A Virtuous Vamp (1919) Employing a title suggested by Irving Berlin, screenwriter Anita Loos, working with husband John Emerson, crafted this charming workplace-romance spoof. It catapulted Constance Talmadge into stardom. During the silent era, women screenwriters, directors, and producers often modified and poked fun at stereotypes of women that male filmmakers had drawn in harsher tones. The smiles of Loos’ “virtuous vamp” lead to havoc in the office, but are not life-threatening, as were the hypnotizing stares of Theda Bara’s iconic caricature that defined an earlier era. In satirizing male frailties, the film struck poet Vachel Lindsay as “a gem,” while she called Talmadge “a new sweetheart for America.”

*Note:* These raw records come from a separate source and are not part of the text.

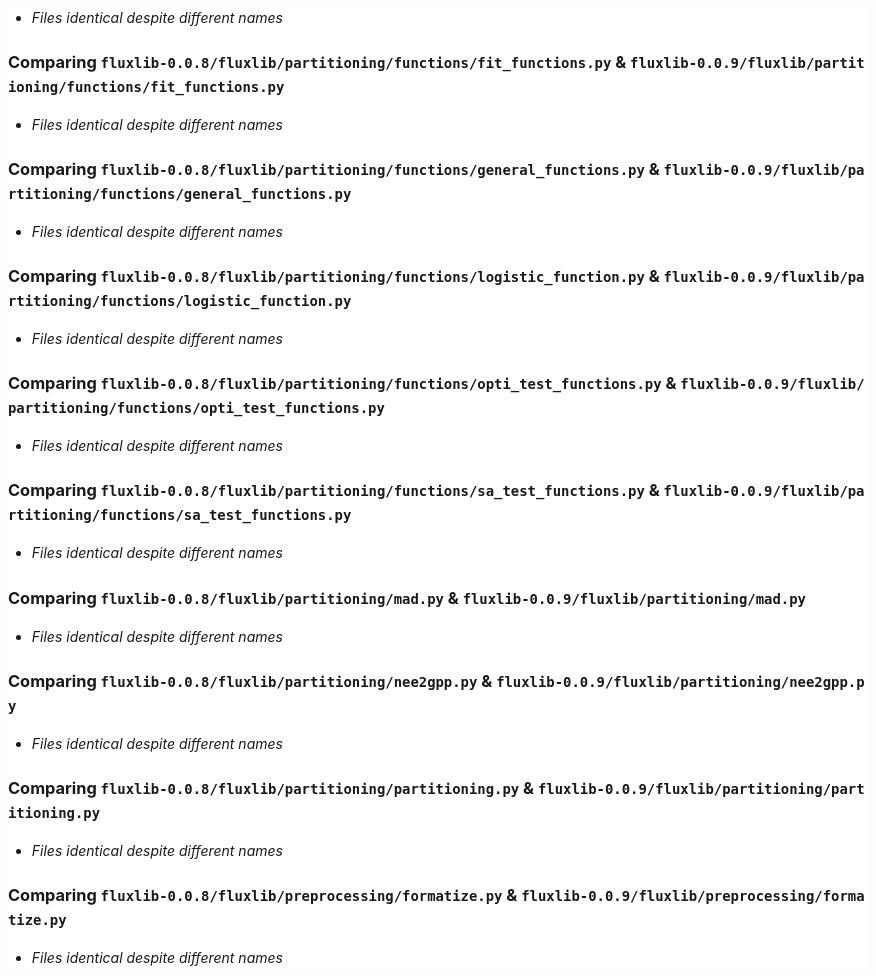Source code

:  * *Files identical despite different names*

### Comparing `fluxlib-0.0.8/fluxlib/partitioning/functions/fit_functions.py` & `fluxlib-0.0.9/fluxlib/partitioning/functions/fit_functions.py`

 * *Files identical despite different names*

### Comparing `fluxlib-0.0.8/fluxlib/partitioning/functions/general_functions.py` & `fluxlib-0.0.9/fluxlib/partitioning/functions/general_functions.py`

 * *Files identical despite different names*

### Comparing `fluxlib-0.0.8/fluxlib/partitioning/functions/logistic_function.py` & `fluxlib-0.0.9/fluxlib/partitioning/functions/logistic_function.py`

 * *Files identical despite different names*

### Comparing `fluxlib-0.0.8/fluxlib/partitioning/functions/opti_test_functions.py` & `fluxlib-0.0.9/fluxlib/partitioning/functions/opti_test_functions.py`

 * *Files identical despite different names*

### Comparing `fluxlib-0.0.8/fluxlib/partitioning/functions/sa_test_functions.py` & `fluxlib-0.0.9/fluxlib/partitioning/functions/sa_test_functions.py`

 * *Files identical despite different names*

### Comparing `fluxlib-0.0.8/fluxlib/partitioning/mad.py` & `fluxlib-0.0.9/fluxlib/partitioning/mad.py`

 * *Files identical despite different names*

### Comparing `fluxlib-0.0.8/fluxlib/partitioning/nee2gpp.py` & `fluxlib-0.0.9/fluxlib/partitioning/nee2gpp.py`

 * *Files identical despite different names*

### Comparing `fluxlib-0.0.8/fluxlib/partitioning/partitioning.py` & `fluxlib-0.0.9/fluxlib/partitioning/partitioning.py`

 * *Files identical despite different names*

### Comparing `fluxlib-0.0.8/fluxlib/preprocessing/formatize.py` & `fluxlib-0.0.9/fluxlib/preprocessing/formatize.py`

 * *Files identical despite different names*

Who’s Afraid of Virginia Woolf? (1966) You thought your family was corrosive. Edward Albee’s 1962 stage triumph leaped to the screen in Ernest Lehman’s adaptation, directed by Mike Nichols. Two warring couples and their alcohol-soaked evening of anger and exposed resentments stunned audiences. Frank, code-busting language and depictions of raging middle-class malaise was delivered with frightening verisimilitude by Elizabeth Taylor and Richard Burton — they were Academy Award winner and nominee, respectively. They portray Martha and George, hardened, wilting, soused spouses who share their explosive evening with a vulnerable younger couple (George Segal, Sandy Dennis). Haskell Wexler’s claustrophobic staging and stark black-and-white cinematography enhance the characters’ raw emotionalism. This was Nichols’ screen directing debut, a triumphant announcement of his career fascination with the absurdities and brutality of modern life.
Wild Boys of the Road (1933) More than 250,000 American teenagers lived on the road at the height of the Great Depression, criss-crossing the country risking life, limb, and incarceration while hopping freight trains. William Wellman’s film portrays them as determined proto-adults matching wits and strength with railroad detectives as they shuttle from city to city unable to find work. Action-packed train sequences and powerful performances by young actors, particularly Frankie Darrow, make the film exemplary of the gritty “social conscience” dramas popularized by Warner Bros. in the early 1930s.